O desaparecimento do modelo de produção agrícola baseado no trabalho compulsório – inicialmente escravo e posteriormente servo e cuja falência já se tornara evidente nos últimos séculos do Império Romano – se dá, entretanto, muito lentamente, o que só fazia agravar as condições de abastecimento da população urbanizada. Somente no Século XII é que se generalizaria a ideia de que a escravidão era não-ética, não-lucrativa e desnecessária.

Contudo, não se pode atribuir, exclusivamente, às relações de trabalho a crise mais geral que se abate sobre a agricultura nos primeiros séculos da Idade Média. Concomitantemente ao problema do absenteísmo e da falta de escravos e de servos, ocorria a falência do paradigma agronómico até então dominante. O conhecimento em ciências agrárias do mundo clássico não oferecia soluções para o esgotamento das terras e o trabalho compulsório e não pago bloqueava a emergência de inovações técnicas poupadoras de força de trabalho.

O estado da arte na agricultura referia-se ao conhecimento sobre cultivo dos solos leves que circundam o Mediterrâneo, os quais já apresentavam um claro quadro de baixa fertilidade no fim do Império Romano. De outra parte, não havia se consolidado ainda qualquer teoria sobre como cultivar os solos pesados que se distribuem do norte da Itália em direção ao norte da Europa.

O esvaziamento das cidades e a incapacidade dos governantes de manter uma organização política centralizada, sobretudo depois do declínio da monarquia carolíngia, tinham como causa principal, portanto, a crise da agricultura, crise esta cuja superação só se daria com mudanças estruturais. Estas deveriam englobar a descentralização política e econômica, a recontratualização das relações de produção e a adoção de um novo paradigma de organização da produção agrícola, o qual, mesmo sendo uma imposição histórica, dependia de interações que se dessem entre a base material da sociedade (a infra-estrutura) e a base das idéias e mentalidades (a superestrutura), as quais não tinham um momento certo para acontecer, condicionando-se ao percurso histórico de cada região.

O novo contrato implicaria que a nobreza, detentora do domínio das terras, aceitasse, a título de estímulo à produção, a apropriação por produtores diretos de parte do excedente gerado e que incentivasse os camponeses a adotar inovações tecnológicas.

#### Material fornecido:
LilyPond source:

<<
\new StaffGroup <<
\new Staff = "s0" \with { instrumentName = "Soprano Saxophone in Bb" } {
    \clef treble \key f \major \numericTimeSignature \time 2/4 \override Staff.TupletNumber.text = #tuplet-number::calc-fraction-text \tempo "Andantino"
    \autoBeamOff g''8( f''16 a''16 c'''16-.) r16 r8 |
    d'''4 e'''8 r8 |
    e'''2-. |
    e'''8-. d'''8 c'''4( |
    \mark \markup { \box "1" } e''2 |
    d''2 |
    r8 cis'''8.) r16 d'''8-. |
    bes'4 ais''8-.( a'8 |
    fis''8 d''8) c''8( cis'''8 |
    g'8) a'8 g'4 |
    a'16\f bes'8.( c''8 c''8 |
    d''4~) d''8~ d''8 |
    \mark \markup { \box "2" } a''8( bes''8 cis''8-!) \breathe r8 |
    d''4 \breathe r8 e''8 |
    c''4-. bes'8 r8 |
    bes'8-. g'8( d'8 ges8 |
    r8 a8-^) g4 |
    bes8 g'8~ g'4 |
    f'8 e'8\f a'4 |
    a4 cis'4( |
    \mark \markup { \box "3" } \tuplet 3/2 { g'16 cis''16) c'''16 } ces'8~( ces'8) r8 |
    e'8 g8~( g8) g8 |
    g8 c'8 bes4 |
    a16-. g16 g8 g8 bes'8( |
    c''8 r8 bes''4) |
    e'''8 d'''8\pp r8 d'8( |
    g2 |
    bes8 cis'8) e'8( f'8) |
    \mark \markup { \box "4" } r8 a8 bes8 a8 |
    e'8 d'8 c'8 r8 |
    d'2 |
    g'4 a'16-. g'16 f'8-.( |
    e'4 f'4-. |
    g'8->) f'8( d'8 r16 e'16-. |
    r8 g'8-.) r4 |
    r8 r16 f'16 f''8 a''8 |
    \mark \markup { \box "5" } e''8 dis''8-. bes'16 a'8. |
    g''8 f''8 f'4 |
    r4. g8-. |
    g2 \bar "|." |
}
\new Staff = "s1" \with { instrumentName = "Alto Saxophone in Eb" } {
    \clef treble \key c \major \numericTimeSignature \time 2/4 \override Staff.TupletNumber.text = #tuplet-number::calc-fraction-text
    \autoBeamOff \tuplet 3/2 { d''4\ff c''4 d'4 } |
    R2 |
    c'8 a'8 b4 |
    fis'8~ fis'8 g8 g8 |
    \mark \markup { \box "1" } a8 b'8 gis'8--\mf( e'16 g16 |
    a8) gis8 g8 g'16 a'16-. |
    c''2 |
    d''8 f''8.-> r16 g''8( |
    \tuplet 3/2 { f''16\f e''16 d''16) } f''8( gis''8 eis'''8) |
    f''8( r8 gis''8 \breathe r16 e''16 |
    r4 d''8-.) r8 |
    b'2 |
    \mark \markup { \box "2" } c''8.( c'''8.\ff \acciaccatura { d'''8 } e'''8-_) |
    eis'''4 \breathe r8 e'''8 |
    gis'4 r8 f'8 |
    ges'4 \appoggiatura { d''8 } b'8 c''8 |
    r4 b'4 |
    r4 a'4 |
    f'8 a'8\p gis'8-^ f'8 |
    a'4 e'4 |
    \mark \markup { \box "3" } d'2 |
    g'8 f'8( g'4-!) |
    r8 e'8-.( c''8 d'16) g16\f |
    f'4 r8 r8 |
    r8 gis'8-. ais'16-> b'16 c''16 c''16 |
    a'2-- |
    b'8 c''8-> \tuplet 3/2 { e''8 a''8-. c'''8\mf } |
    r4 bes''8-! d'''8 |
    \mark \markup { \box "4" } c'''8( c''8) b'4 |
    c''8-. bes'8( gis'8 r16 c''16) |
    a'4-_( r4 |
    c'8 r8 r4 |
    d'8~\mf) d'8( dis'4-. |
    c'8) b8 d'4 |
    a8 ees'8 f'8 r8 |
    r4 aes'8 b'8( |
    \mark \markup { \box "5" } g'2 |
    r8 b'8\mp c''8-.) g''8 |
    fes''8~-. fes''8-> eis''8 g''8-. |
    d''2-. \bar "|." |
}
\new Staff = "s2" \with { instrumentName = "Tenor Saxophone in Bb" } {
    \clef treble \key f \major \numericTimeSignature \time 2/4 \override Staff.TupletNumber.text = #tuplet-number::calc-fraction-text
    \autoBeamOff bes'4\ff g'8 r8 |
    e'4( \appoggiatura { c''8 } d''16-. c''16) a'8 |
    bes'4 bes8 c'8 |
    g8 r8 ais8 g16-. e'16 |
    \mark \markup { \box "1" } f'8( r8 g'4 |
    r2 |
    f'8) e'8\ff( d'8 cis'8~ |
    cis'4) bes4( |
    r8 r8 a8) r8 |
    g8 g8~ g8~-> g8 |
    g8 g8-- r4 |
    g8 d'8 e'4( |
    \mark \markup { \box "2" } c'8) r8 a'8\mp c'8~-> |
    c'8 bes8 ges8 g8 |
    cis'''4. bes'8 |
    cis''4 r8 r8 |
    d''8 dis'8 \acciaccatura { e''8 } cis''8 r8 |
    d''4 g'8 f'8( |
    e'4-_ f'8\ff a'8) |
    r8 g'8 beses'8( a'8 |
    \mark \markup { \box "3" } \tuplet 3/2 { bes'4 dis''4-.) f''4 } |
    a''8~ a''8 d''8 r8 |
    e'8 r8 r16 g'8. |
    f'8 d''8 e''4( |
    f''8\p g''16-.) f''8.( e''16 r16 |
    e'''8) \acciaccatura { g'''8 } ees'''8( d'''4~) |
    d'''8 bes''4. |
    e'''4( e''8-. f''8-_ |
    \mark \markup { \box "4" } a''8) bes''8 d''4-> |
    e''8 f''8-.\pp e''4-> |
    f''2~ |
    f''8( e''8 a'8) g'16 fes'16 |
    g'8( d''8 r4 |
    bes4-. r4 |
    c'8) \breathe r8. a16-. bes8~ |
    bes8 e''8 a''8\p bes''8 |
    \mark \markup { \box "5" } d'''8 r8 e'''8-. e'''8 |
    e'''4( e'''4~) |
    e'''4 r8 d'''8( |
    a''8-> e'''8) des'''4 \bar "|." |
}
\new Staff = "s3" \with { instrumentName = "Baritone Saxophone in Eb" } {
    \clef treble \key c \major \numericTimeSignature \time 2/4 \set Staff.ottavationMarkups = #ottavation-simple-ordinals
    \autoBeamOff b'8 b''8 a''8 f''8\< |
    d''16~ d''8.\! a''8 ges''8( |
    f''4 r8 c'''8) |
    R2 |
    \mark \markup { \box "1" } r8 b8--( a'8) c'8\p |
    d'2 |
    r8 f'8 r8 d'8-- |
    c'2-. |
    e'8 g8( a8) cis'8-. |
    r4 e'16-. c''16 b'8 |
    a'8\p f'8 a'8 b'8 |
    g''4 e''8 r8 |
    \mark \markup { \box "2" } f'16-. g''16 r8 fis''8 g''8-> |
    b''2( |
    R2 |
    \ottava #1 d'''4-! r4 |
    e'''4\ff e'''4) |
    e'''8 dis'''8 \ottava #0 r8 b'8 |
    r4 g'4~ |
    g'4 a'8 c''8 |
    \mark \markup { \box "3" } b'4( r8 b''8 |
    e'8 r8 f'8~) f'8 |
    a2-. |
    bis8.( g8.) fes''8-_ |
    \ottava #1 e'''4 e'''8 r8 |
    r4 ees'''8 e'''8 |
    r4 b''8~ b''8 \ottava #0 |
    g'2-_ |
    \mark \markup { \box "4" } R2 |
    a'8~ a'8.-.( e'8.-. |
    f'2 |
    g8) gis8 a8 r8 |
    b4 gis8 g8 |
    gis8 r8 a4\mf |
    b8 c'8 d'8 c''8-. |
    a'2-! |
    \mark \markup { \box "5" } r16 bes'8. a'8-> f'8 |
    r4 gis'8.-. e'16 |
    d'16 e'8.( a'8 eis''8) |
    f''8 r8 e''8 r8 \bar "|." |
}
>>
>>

#### Tarefa a realizar:
Copie, sem qualquer alteração, a passagem do texto sobre a crise agrícola da Idade Média que vai de "Contudo, não se" a "norte da Europa.".

#### Resultado da tarefa:
Contudo, não se pode atribuir, exclusivamente, às relações de trabalho a crise mais geral que se abate sobre a agricultura nos primeiros séculos da Idade Média. Concomitantemente ao problema do absenteísmo e da falta de escravos e de servos, ocorria a falência do paradigma agronómico até então dominante. O conhecimento em ciências agrárias do mundo clássico não oferecia soluções para o esgotamento das terras e o trabalho compulsório e não pago bloqueava a emergência de inovações técnicas poupadoras de força de trabalho.

O estado da arte na agricultura referia-se ao conhecimento sobre cultivo dos solos leves que circundam o Mediterrâneo, os quais já apresentavam um claro quadro de baixa fertilidade no fim do Império Romano. De outra parte, não havia se consolidado ainda qualquer teoria sobre como cultivar os solos pesados que se distribuem do norte da Itália em direção ao norte da Europa.